Discovery & Development

• Chevron’s Congo subsidiary, Chevron Overseas Limited, has started oil and gas production from the Lianzi Field, located offshore between the Republic of Congo and Angola. The field is expected to produce an average of 40,000 bopd. Chevron is operator of the Lianzi Field and holds a 15.75% interest, along with Total, Eni and Sonangol.

• Houston-based Apache says it has made significant discoveries in the North Sea in both the Beryl and Forties fields which could hold up to 70million barrels of oil equivalent. The company found oil in the first two wells drilled in the Beryl area. Apache has also announced a discovery at its Seagull prospect, 50 miles south of the company's Forties Field, the largest oil field in the UK North Sea. The discoveries could increase its total North Sea reserve base by 50% and result in investment in new production facilities.

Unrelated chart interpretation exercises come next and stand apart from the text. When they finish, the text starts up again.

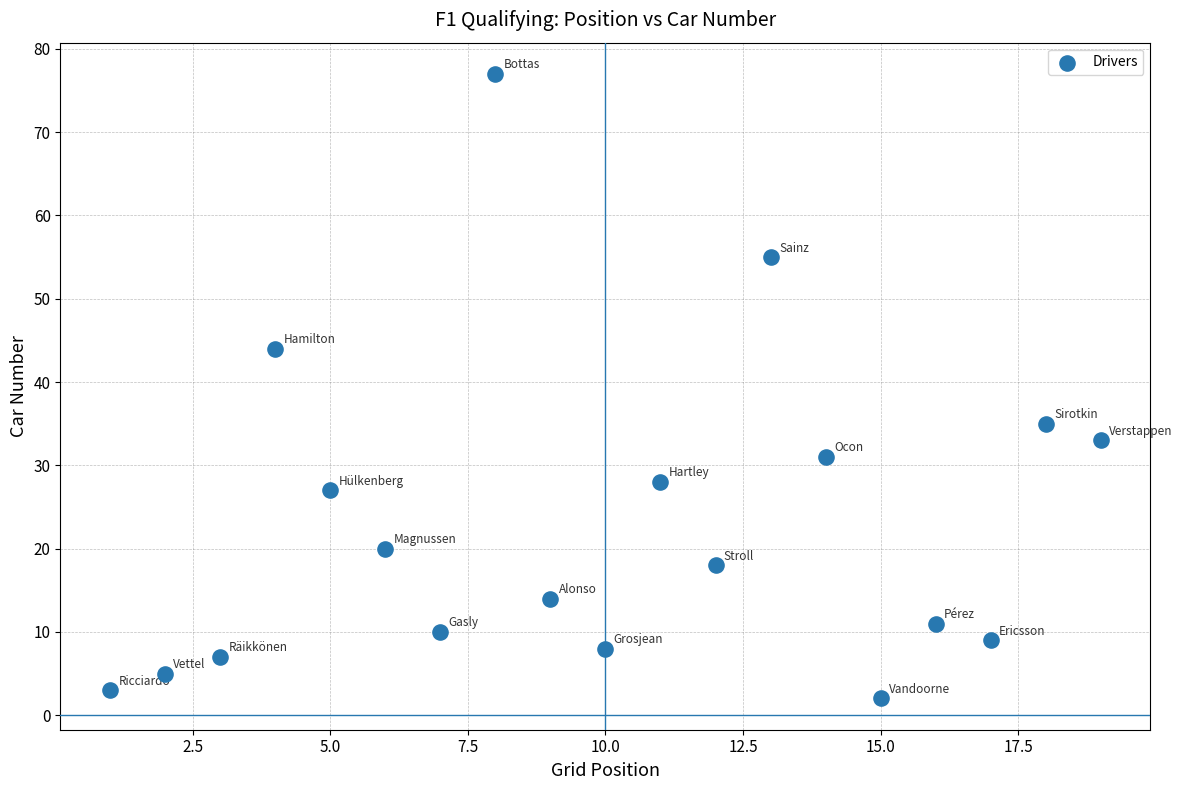

What is the range of X values (max minus min)?

18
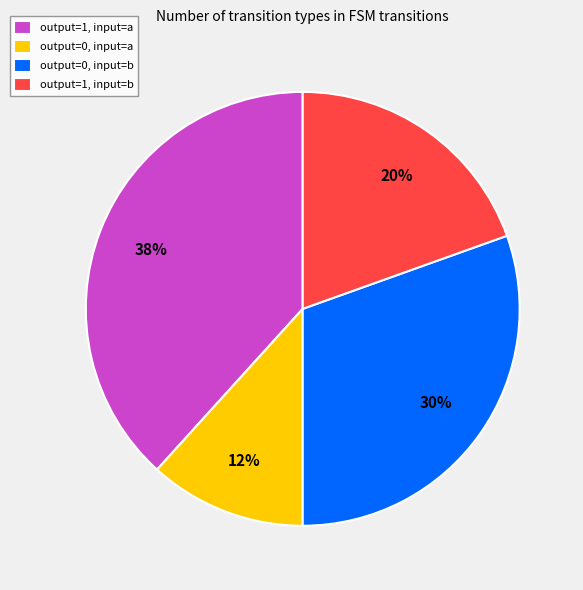

Rank the categories by value from lowest to highest.

output=0, input=a, output=1, input=b, output=0, input=b, output=1, input=a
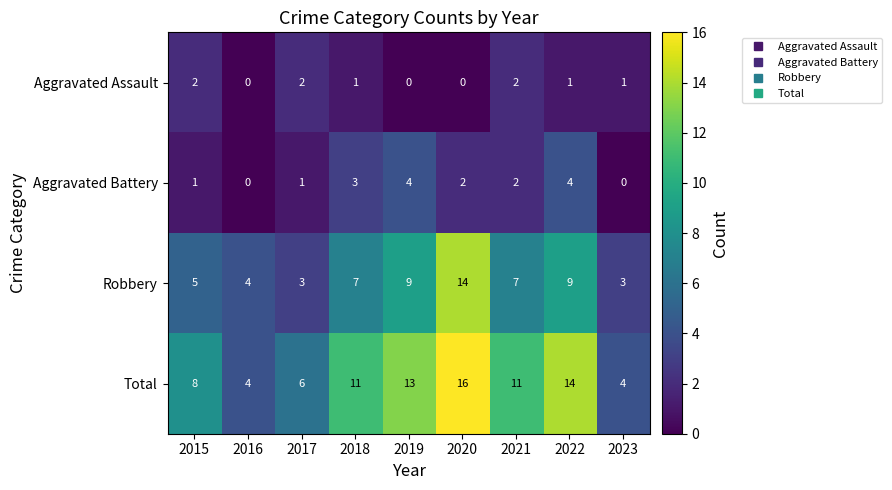

At which label does Robbery reach its peak?

2020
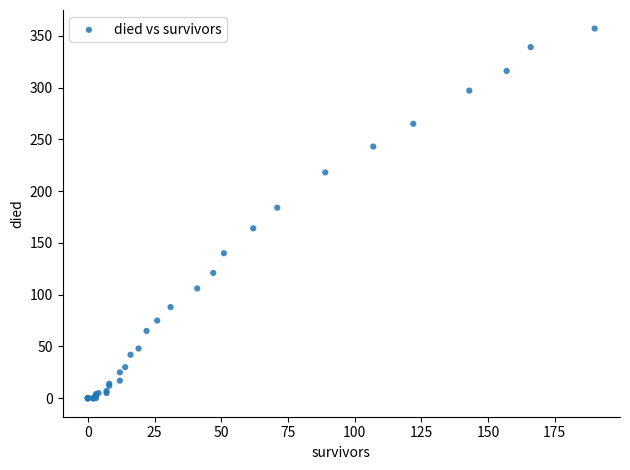

What Y value in the scatter plot is closest to 178?

184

• Chevron’s Anchor discovery in the deepwaters of the Gulf of Mexico is looking very promising, but more testing is still needed to determine the real potential here. Chevron says that early results suggest that the prospect may be big enough to be classified as a ‘hub’—on par with Chevron’s Jack/St. Malo fields in the Gulf of Mexico. As of yet we have no word on when Chevron will drill more exploratory wells to test Anchor, which is about 140 miles off the coast of Louisiana in 5,180 feet of water in the Lower Tertiary Wilcox. Last year, Chevron struck 690 feet of net oil pay here and conducted appraisal drilling in June, finding 694 feet of net oil pay. So far, Chevron has confirmed a hydrocarbon column of at least 1,800 feet in the Anchor reservoirs.